You asked, "I'm still curious that if manga has been the story three years in a row now, why are the particulars of American comics industry maneuvers more worthy of analysis than the specifics of manga company strategies?"

I want to propose a couple of answers.

1. Inaccessibilty of the creators. One thing about comics reporting about U.S. comics is that there is a lot of contact with the creators and secondarily with the editors. The artists are often the newsmakers themselves, leaving this book, complaining about this company, signing an exclusive, etc. Whether it's alternative comics or mainstream, there is a real strong focus on the creators.

We don't have that ability with the creators of manga. No one called up Akira Toriyama and asked him about Dr. Slump when Viz announced it last week. But this is an important series that was a huge hit in Japan and was what Toriyama did prior to Dragonball and Dragonball Z. Therefore it should be a big story. If Toriyama were an American artist, he'd be talking about Dr. Slump on every news site. Because the creators are in Japan (and also because the work is often quite old by the time it gets to the U.S.), there's a disconnect. Even if you could get Toriyama on the phone, he probably wouldn't be able to talk with ease about the manga publishing scene in the U.S. -- whereas Mark Millar or Brian Bendis can and will talk about the American comics publishing scene.

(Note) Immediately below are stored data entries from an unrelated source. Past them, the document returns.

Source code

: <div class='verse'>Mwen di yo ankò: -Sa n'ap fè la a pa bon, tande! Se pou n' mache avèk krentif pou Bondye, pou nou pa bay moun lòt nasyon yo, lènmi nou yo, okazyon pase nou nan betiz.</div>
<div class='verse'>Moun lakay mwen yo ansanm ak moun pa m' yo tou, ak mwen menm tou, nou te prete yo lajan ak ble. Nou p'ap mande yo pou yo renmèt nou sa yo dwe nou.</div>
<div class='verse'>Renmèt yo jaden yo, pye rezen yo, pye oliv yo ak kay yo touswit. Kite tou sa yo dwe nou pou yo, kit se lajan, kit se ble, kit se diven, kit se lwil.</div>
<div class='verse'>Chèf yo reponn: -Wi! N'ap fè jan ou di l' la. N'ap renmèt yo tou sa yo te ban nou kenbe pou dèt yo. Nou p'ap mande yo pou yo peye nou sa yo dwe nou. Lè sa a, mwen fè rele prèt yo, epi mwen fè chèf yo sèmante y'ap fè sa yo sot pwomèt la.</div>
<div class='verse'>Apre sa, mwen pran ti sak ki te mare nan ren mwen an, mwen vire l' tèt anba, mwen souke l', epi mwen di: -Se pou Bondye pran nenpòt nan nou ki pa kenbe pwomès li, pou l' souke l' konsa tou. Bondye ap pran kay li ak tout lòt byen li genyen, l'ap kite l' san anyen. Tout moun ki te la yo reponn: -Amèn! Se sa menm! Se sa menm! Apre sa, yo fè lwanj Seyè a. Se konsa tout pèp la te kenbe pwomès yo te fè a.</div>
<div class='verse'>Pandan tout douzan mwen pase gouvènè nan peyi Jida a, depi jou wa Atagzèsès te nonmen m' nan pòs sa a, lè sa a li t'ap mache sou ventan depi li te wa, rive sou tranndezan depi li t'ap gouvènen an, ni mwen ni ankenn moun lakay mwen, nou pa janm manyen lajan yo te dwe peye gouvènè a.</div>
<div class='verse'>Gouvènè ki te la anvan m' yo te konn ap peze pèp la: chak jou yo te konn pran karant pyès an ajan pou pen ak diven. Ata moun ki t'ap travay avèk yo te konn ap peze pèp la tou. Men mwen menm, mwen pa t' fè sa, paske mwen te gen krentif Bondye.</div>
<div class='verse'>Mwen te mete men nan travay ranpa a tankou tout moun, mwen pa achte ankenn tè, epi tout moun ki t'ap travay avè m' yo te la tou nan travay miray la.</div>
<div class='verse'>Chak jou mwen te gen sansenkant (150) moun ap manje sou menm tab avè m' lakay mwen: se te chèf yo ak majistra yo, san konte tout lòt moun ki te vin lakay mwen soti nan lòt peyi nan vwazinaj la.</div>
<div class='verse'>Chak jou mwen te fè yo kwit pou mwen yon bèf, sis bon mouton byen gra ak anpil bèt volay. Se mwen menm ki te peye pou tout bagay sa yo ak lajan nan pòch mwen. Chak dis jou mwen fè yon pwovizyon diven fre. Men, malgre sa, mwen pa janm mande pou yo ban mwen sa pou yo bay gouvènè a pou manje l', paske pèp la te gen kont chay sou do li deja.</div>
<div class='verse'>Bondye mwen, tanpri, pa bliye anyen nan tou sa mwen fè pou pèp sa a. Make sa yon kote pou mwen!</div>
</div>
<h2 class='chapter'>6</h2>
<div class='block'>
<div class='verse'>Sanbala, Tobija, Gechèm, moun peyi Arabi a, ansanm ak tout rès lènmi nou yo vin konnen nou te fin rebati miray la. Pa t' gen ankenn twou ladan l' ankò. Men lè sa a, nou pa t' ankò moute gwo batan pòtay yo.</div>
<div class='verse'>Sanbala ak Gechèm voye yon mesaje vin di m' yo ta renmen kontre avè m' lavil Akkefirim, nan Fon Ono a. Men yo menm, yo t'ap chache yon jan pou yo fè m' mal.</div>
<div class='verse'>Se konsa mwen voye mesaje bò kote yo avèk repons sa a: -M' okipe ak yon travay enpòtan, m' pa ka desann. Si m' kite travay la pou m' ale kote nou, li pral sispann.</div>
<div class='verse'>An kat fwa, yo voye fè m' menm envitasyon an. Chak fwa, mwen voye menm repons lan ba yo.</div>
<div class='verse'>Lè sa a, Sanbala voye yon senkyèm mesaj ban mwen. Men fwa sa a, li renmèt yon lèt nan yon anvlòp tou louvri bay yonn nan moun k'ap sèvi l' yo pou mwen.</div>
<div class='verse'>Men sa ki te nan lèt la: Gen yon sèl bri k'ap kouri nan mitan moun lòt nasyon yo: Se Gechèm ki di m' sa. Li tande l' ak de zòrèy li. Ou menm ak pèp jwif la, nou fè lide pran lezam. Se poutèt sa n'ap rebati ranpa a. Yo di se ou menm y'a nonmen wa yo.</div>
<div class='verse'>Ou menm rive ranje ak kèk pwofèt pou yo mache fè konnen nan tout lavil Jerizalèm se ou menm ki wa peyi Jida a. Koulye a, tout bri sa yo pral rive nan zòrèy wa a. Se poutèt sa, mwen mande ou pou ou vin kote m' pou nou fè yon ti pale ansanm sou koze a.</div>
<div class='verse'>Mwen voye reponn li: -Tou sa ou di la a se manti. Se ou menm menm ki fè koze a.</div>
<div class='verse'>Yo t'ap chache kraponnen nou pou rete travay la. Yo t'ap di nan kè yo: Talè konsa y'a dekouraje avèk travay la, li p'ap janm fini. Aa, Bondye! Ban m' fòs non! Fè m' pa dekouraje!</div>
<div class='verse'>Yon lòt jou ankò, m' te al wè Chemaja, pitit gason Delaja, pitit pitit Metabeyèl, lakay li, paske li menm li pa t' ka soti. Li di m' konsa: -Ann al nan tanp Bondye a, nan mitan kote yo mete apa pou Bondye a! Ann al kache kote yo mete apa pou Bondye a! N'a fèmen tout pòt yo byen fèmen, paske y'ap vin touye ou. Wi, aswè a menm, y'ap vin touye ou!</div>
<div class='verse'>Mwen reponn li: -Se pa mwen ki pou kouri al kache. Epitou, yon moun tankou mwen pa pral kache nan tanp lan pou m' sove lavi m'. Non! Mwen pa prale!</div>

2. Inaccessible fanbase. I think it should be obvious that the fans of manga are not the fans of American comics, although the two groups overlap. When you see a 12 year-old-girl sitting in the aisle at Borders reading Kodocha, you know you aren't looking at a reader of The Comics Journal or Newsarama or Pulse or CBG. Furthermore, even if you could reach that reader, would she care very much about the ins and outs of the manga business. I remember when I was younger reading The Comics Journal, I was flabbergasted that they had so many stories about distributors. I couldn't imagine who wanted to know this arcana. I feel differently now, but I can see how it may be that a lot of manga fans probably just don't care about most industry information, even if they could get it.

This will change as more American manga becomes successful -- giving fans more news access to creators and giving fan-creators more of a reason to be interested in the industry.